__TASK ITEM__
Output every line of the entries below as a Markdown table with two columns, No. and Line, giving each line its row number and leaving out blank lines.

**** THE DATA

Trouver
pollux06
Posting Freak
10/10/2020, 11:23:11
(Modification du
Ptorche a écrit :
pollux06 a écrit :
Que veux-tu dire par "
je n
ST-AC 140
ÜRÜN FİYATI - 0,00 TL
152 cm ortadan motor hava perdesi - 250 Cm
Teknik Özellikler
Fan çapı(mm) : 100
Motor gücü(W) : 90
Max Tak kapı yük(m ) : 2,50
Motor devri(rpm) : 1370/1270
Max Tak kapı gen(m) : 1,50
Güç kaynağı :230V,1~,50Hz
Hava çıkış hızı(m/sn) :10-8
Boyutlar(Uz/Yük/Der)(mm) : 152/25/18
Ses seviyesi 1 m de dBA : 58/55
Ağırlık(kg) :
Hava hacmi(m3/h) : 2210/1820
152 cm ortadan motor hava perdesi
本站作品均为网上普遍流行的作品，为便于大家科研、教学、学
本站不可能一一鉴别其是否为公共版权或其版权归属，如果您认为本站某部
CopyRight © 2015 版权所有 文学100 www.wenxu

********

__EXERCISE RESULT__
| No. | Line |
|---|---|
| 1 | Trouver |
| 2 | pollux06 |
| 3 | Posting Freak |
| 4 | 10/10/2020, 11:23:11 |
| 5 | (Modification du |
| 6 | Ptorche a écrit : |
| 7 | pollux06 a écrit : |
| 8 | Que veux-tu dire par " |
| 9 | je n |
| 10 | ST-AC 140 |
| 11 | ÜRÜN FİYATI - 0,00 TL |
| 12 | 152 cm ortadan motor hava perdesi - 250 Cm |
| 13 | Teknik Özellikler |
| 14 | Fan çapı(mm) : 100 |
| 15 | Motor gücü(W) : 90 |
| 16 | Max Tak kapı yük(m ) : 2,50 |
| 17 | Motor devri(rpm) : 1370/1270 |
| 18 | Max Tak kapı gen(m) : 1,50 |
| 19 | Güç kaynağı :230V,1~,50Hz |
| 20 | Hava çıkış hızı(m/sn) :10-8 |
| 21 | Boyutlar(Uz/Yük/Der)(mm) : 152/25/18 |
| 22 | Ses seviyesi 1 m de dBA : 58/55 |
| 23 | Ağırlık(kg) : |
| 24 | Hava hacmi(m3/h) : 2210/1820 |
| 25 | 152 cm ortadan motor hava perdesi |
| 26 | 本站作品均为网上普遍流行的作品，为便于大家科研、教学、学 |
| 27 | 本站不可能一一鉴别其是否为公共版权或其版权归属，如果您认为本站某部 |
| 28 | CopyRight © 2015 版权所有 文学100 www.wenxu |